20.1.06

Extraits de Siddhartha de Hermann Hesse

(1922)
"Mais toujours il s'était senti différent des autres hommes, supérieur à eux, toujours il les avait regardés avec un peu d'ironie, avec un peu de ce dédain moqueur que ressentit toujours un Samana* pour ceux qui vivent dans le monde. Quand Kamaswani était indisposé, quand il était de mauvaise humeur, quand il était offensé, quand il était tourmenté par ses soucis d'affaires, Siddhartha le considérait toujours d'un air de pitié dédaigneuse.
Ce ne fut que lentement, insensiblement, à mesure que s'écoulaient la saison des moissons et celle des pluies, que son ironie commença à se lasser et le sentiment de supériorité qu'il affichait, à s'émousser.
Ce fut lentement aussi que Siddhartha, au milieu de ses richesses toujours croissantes, prit lui-même un peu des manières des autres hommes, de leur puérilité, de leur pusillanimité. Et pourtant il leur portait envie. La chose qu'il leur enviait le plus, parce qu'elle lui faisait entièrement défaut, c'était l'importance qu'ils savaient donner à leur existence, la passion qu'ils mettaient à leurs plaisirs et à leurs peines, le bonheur anxieux mais doux qu'ils trouvaient à leurs éternelles manies amoureuses. Ces hommes s'attachaient toujours plus à eux-mêmes, aux femmes, à leurs enfants, à l'honneur ou à l'argent, à leurs projets ou à leurs espérances. Mais c'est justement ce qu'il n'apprit pas d'eux : cette joie naïve, cette innocente folie; il n'apprit d'eux que ce qui les rendait désagréables et faisait déjà l'objet de tout son mépris."
(...)
"Le monde s'était emparé de lui, le plaisir, la convoitise, l'indolence et finalement le vice qui lui avait toujours semblé le plus méprisable de tous, et qu'il avait toujours haï et tourné en ridicule : la cupidité.
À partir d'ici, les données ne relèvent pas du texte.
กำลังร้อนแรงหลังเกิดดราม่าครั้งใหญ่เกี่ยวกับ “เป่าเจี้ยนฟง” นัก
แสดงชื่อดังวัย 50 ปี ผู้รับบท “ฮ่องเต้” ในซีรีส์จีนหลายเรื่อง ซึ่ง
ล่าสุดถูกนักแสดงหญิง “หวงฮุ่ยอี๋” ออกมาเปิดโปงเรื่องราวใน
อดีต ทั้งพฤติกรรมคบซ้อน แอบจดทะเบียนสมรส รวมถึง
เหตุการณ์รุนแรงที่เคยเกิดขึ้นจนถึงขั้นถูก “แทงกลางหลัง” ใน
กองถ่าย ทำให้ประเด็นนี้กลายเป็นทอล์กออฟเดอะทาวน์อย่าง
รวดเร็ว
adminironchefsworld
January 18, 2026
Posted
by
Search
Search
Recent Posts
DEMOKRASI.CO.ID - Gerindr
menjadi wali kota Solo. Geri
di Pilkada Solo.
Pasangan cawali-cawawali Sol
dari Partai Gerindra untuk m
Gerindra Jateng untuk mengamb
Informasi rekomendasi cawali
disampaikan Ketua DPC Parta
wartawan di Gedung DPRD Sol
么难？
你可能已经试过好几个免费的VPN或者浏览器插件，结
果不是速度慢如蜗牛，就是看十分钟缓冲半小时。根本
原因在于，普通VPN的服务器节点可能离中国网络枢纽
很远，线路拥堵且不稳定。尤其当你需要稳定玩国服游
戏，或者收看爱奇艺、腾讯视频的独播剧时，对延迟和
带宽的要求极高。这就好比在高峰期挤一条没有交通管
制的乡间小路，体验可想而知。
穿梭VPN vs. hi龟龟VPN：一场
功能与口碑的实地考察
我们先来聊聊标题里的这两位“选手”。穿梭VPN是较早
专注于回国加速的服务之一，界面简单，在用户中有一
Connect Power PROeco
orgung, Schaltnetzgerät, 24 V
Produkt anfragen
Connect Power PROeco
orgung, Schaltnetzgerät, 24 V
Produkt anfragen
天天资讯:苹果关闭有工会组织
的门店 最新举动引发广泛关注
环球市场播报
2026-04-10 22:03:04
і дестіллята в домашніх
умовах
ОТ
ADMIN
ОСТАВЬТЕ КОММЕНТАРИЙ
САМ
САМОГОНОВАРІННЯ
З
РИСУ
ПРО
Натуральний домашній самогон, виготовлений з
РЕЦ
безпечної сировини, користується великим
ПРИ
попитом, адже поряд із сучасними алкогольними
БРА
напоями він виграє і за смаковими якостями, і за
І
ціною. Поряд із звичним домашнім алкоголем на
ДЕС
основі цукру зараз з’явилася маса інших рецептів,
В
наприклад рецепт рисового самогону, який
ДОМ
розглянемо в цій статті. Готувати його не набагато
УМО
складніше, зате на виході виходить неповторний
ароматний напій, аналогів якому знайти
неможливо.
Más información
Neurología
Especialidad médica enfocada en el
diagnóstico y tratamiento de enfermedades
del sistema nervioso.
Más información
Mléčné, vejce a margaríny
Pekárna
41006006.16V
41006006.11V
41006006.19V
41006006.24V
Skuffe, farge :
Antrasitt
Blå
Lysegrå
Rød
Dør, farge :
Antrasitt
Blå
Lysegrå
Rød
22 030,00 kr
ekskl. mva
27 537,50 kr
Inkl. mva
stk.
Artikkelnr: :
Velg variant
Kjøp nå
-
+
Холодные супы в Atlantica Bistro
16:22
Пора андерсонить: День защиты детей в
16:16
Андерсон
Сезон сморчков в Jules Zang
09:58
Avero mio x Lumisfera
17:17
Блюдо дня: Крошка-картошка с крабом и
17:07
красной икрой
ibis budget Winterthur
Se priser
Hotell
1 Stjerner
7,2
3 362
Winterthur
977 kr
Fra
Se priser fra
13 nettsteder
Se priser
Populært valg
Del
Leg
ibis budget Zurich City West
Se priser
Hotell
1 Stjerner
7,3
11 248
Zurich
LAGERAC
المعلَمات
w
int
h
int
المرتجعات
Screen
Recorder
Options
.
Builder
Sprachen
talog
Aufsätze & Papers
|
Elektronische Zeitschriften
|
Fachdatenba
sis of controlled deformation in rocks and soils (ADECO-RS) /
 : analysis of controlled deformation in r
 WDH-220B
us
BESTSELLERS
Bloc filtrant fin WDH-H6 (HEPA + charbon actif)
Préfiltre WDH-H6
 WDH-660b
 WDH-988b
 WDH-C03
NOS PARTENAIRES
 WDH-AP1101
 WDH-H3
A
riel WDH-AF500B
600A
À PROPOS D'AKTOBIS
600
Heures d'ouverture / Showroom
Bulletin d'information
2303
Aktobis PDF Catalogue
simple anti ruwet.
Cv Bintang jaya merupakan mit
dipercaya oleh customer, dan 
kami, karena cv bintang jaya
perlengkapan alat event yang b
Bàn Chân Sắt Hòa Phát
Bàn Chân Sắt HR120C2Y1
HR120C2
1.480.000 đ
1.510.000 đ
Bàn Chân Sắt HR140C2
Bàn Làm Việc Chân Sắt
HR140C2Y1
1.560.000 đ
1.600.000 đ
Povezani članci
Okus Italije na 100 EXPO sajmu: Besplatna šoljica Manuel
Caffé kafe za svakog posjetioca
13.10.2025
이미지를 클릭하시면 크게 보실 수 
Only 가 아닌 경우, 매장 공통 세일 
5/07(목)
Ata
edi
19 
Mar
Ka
Le besoin de posséder, l'attachement aux richesses avait fini par le dominer et n'étaient plus pour lui un jeu et une futilité comme autrefois, mais une chaîne et un fardeau."
(...)
"Cette angoisse effroyable qui lui serrait le coeur, quand il jetait les dés pour un coup décisif sur de gros enjeux, il l'aimait, il la cherchait et toujours il tâchait d'en augmenter l'intensité, d'en rendre la sensation plus aiguë, car, dans cette sensation seule, il éprouvait encore quelque chose qui ressemblât à une jouissance, à une ivresse; il y trouvait surtout le stimulant dont il avait besoin pour sortir de sa morne et tiède existence d'homme rassasié de tout."
(...)
"Pendant des années, sans nobles aspirations, sans grandeur, il s'était contenté de mesquins plaisirs, et encore ceux-ci ne lui avaient-ils pas suffi ! Sans s'en rendre compte lui-même, il s'était efforcé, pendant tout ce temps, de réaliser son désir, d'être un homme comme les autres, ces grands enfants ! Et il n'avait réussi qu'à rendre son existence plus misérable et plus vide que la leur, parce que leurs buts n'étaient pas les siens, pas plus que leurs soucis. Tout ce monde composé d'individus à la négociant de commerce n'avait guère été pour lui qu'un spectacle, une sorte de danse que l'ont regarde de loin, une comédie. Seule Kamala avait trouvé grâce à ses yeux; elle seule lui avait été chère, mais l'était-elle encore ? Avait-il encore besoin d'elle ? ou elle de lui ? Ne se livraient-ils pas tous deux à un jeu sans fin ? Etait-il vraiment nécessaire de vivre pour cela ? Non, cela n'en valait pas la peine ! C'était là un jeu d'enfants, on avait du plaisir à y jouer une fois, deux fois, dix fois même, mais le recommencer toujours, toujours ?..."
(...)
"Quand la nuit tomba, il était toujours là, assis. Plus tard, levant les yeux, il aperçut les étoiles et se dit : "Me voilà ici, dans mon jardin, sous mon manguier". Un sourire passa sur ses lèvres : était-il donc nécessaire, était-il juste même de posséder un manguier, un jardin ? A quelle sorte de jeu insensé s'était-il donc laissé aller ? Et sans hésiter, il brisa les liens qui l'attachaient à ces objets. Ce fut encore une chose qui mourut en lui."

* Samana : le sans foyer, l'éternel pèlerin, qui sait jeûner, attendre, réfléchir. Il mendie sa nourriture de village en village.